Paine calcule que sur les sept millions d’habitants de l’Angleterre proprement dite il y a environ 640.000 enfants de moins de quatorze ans ; et il veut que l’Etat alloue aux familles, par tête d’enfant et par an, quatre livres sterling (cent francs), à la condition que les familles envoient les enfants à l’école et s’occupent de leur éducation. C’est une dépense d’environ 3 millions de livres sterling par année, ou 75 millions de francs. Mais, dans la plupart des métiers, les hommes, quand ils arrivent à cinquante ans, ont perdu une partie de leurs forces. Ils ne peuvent plus, dans tous les cas, assurer leur vie par le travail. L’Etat doit intervenir de nouveau. Ce ne sera pas de sa part une générosité, ce sera un devoir. Il est impossible que, dans les impôts qui ont été versés pendant toute sa vie par le travailleur, il n’y ait pas une part destinée à se reproduire et à se capitaliser à son profit pour l’heure de la fatigue et de l’impuissance.

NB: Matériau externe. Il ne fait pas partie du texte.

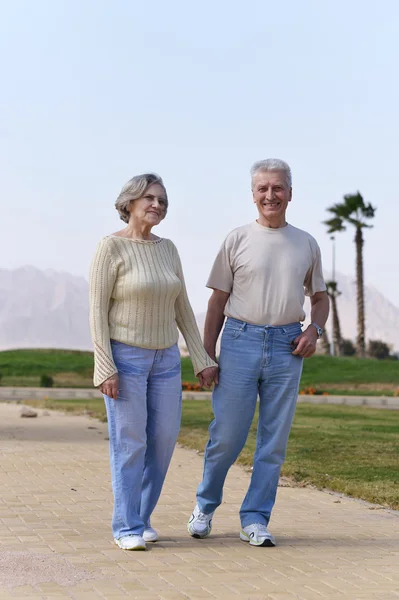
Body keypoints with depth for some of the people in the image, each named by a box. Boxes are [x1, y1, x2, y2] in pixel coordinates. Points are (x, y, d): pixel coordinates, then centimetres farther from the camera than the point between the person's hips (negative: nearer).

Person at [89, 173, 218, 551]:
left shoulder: (167, 249, 7)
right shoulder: (110, 247, -11)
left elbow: (182, 308, 10)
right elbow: (98, 311, -13)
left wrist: (201, 360, 5)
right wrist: (105, 369, -19)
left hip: (164, 357, 6)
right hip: (124, 356, -6)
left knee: (163, 439, 5)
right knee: (130, 442, -5)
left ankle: (140, 516, 22)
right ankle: (127, 528, 7)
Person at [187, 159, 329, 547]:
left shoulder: (307, 245, 11)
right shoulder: (237, 240, 4)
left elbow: (320, 297, 20)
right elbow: (218, 300, 5)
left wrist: (314, 330, 0)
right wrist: (206, 354, 0)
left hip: (287, 347, 2)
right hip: (241, 341, -2)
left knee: (274, 441, 4)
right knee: (227, 434, -1)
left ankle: (255, 519, 14)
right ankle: (205, 505, 22)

Ainsi, de cette pension de retraite que l’Etat servira à tous les travailleurs à partir de cinquante ans, il faut, suivant l’expression même de Paine, PARLER NON COMME D’UNE AUMONE MAIS COMME D’UN DROIT ». Cette pension, destinée à combler en quelque sorte la lacune de la force du travail, ira croissant de cinquante à soixante-dix ans, à mesure que la force de travail décroîtra. Et ce sera une dépense sensiblement égale à celle que l’Etat a déjà assumée pour les enfants. Que l’on songe bien que l’Angleterre n’avait alors que sept millions d’habitants, et que son budget était de 16 millions de livres, c’est-à-dire de 400 millions de francs. C’est près de la moitié du budget que Paine affectait aux œuvres sociales, à l’organisation d’une vaste assurance qui, par les secours d’enfance et d’éducation, par les ateliers publics et par les pensions d’invalidité et de vieillesse, préserverait les travailleurs, d’un bout à l’autre de la vie, de l’ignorance, du chômage et de la misère. Appliqué dans la proportion du budget d’aujourd’hui, le système de Paine impliquerait, pour la France, l’affectation de plus de douze cents millions par année aux œuvres de mutualité sociale. Ce n’était ni vague ni chimérique, puisqu’aujourd’hui, dans les Etats modernes, un des plus grands soucis de la démocratie est d’obtenir une législation d’assurance sociale et d’y faire contribuer le budget. Et il est tout à fait saisissant de voir que, dès 1791 et sous l’invocation des Droits de l’Homme, un plan de législation a été tracé auquel s’applique, un siècle après, l’effort des démocraties imprégnées de socialisme. Jamais la fécondité sociale de la Révolution n’est apparue avec plus d’éclat.